Noting that the plaintiffs were not arguing for general jurisdiction, the court confined its analysis to specific jurisdiction, which requires that: (1) the defendant purposefully directs its activities to the forum; (2) the plaintiffs’ claims arise from or relate to those forum activities; and (3) exercise of jurisdiction be reasonable and fair.
Even though GSK had previously conceded that it had purposeful contacts with Illinois, the court stated that it would have found purposeful availment because GSK: (1) contracted with physicians in Illinois to conduct clinical trials; (2) conducted trials in Illinois for 18 years; (3) had employees in Illinois; and (4) maintained an agent for service of process in Illinois.

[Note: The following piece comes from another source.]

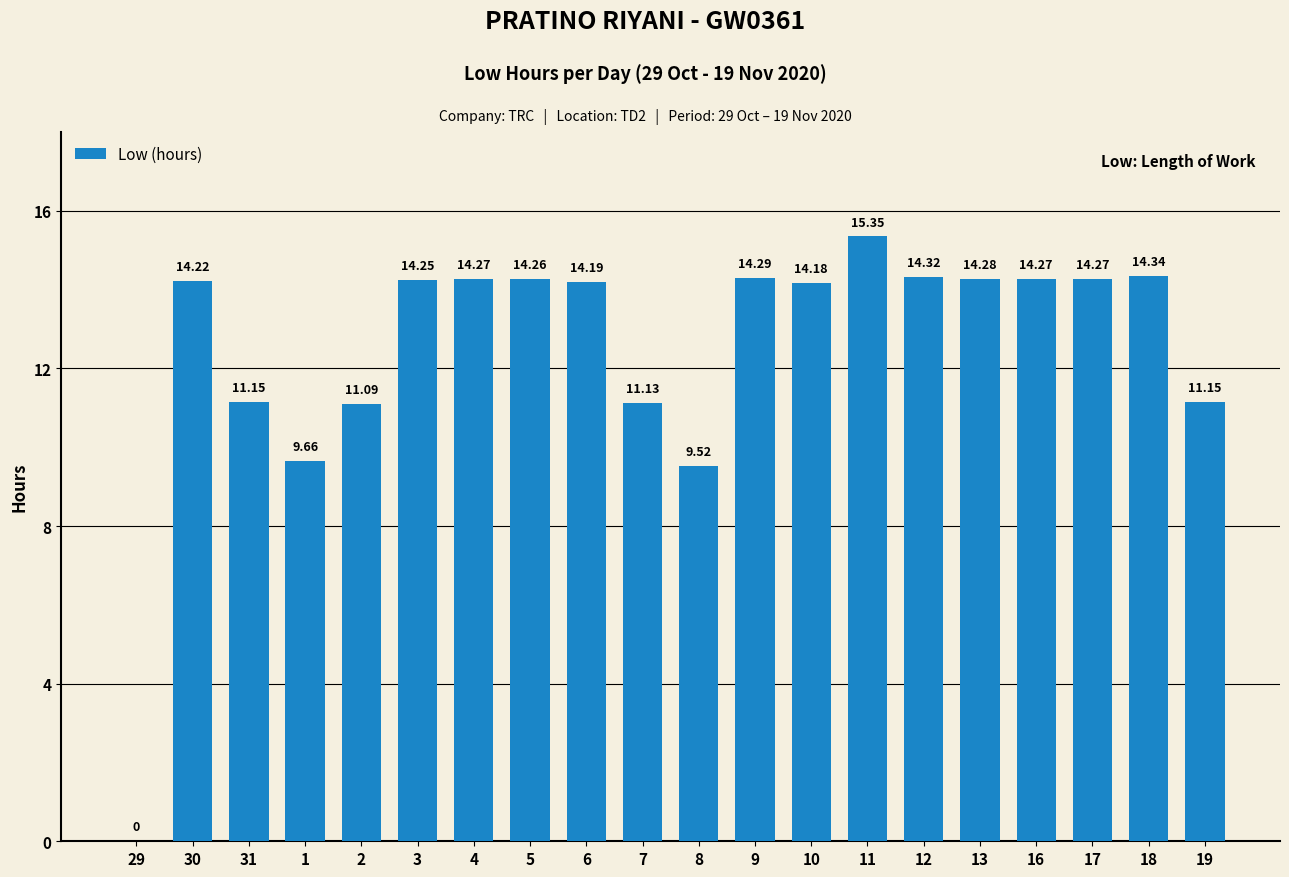

Approximately how many times larger is the value at 6 compared to 17?

1.0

The court noted that “[t]he quality of defendant GSK’s relationship with Illinois can hardly be characterized as random, attenuated or the like.”
Next, and citing the “lenient and flexible,” “arising from,” and “related to” standard, the court found that the claims “directly arose from or related to” GSK’s purposeful Illinois activities because plaintiffs alleged that: (1) their injuries arose out of deficiencies in the clinical trials; (2) the drug’s warning label contained inadequate warnings about birth defects; and (3) the warning label was “informed, in part, by the results of the Illinois clinical trials.” In doing so, the court rejected GSK’s arguments that: (1) there is no “meaningful link” between plaintiffs’ claims and the small fraction of Paxil trials that occurred in Illinois (17 of 361); (2) its Illinois activities must meet both “legal cause” and “cause in fact” tests to give rise to personal jurisdiction; and (3) there was nothing unique about the clinical trials done in Illinois.

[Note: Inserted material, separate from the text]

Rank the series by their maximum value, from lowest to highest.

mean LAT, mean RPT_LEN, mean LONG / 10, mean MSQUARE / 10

Finally, the court found that the exercise of jurisdiction was reasonable because Illinois had “indisputable interest in resolving litigation stemming, in part, from clinical trials held in Illinois, run by Illinois doctors on Illinois subjects.” It held that exercise of jurisdiction over the out-of-state plaintiffs’ claim was reasonable because the litigation was going to go forward in Illinois whether or not the out-of-state claims were dismissed, and GSK did not put forth “any reason how piecemeal litigation in different forums” advanced the goals of judicial economy and social policies.

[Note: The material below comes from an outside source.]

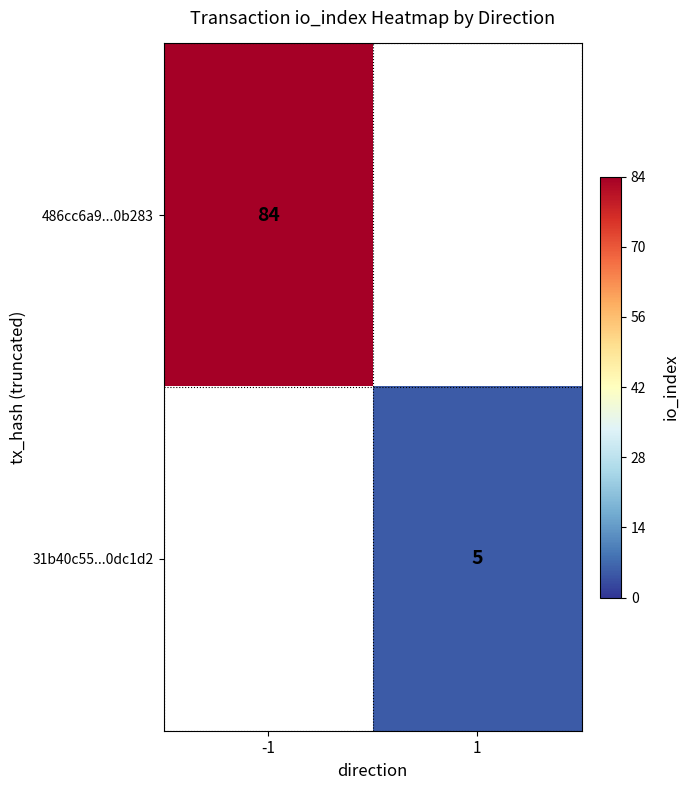

How many distinct data groups are displayed?

2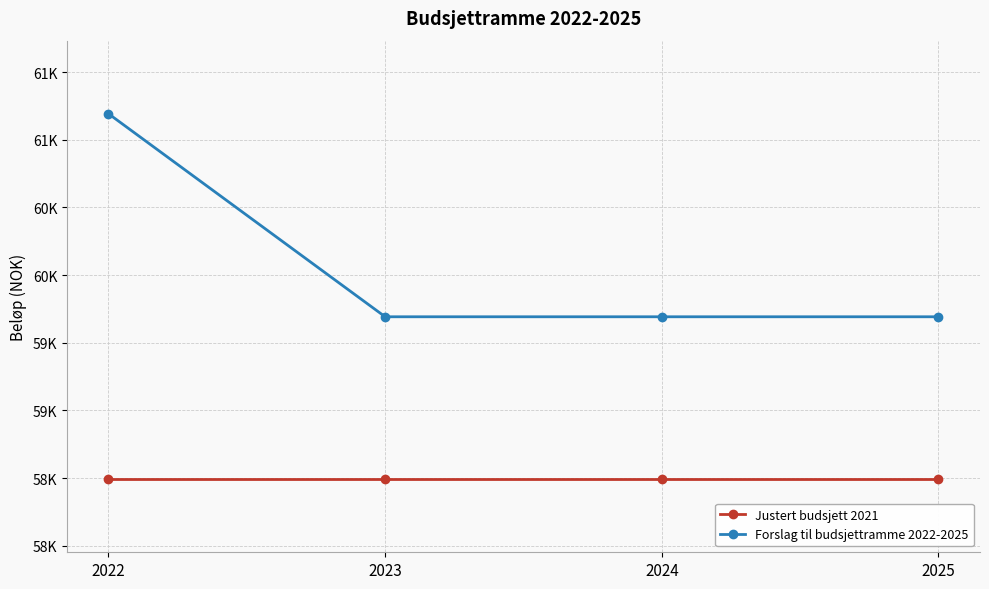

True or false: Forslag til budsjettramme 2022-2025 has more than 0 points higher than both neighbors.

False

In short, both cases demonstrate a willingness by the appellate courts to find specific jurisdiction over out-of-state defendants even where the relationship between the defendant’s conduct in the state and the harm alleged is, at best, attenuated. If applied more widely, the reasoning in these decisions could subject companies conducting nationwide business to specific jurisdiction in any forum where the company has “purposefully” directed its conduct, regardless of whether the claim arises out of that conduct, further emphasizing the importance of removal strategy.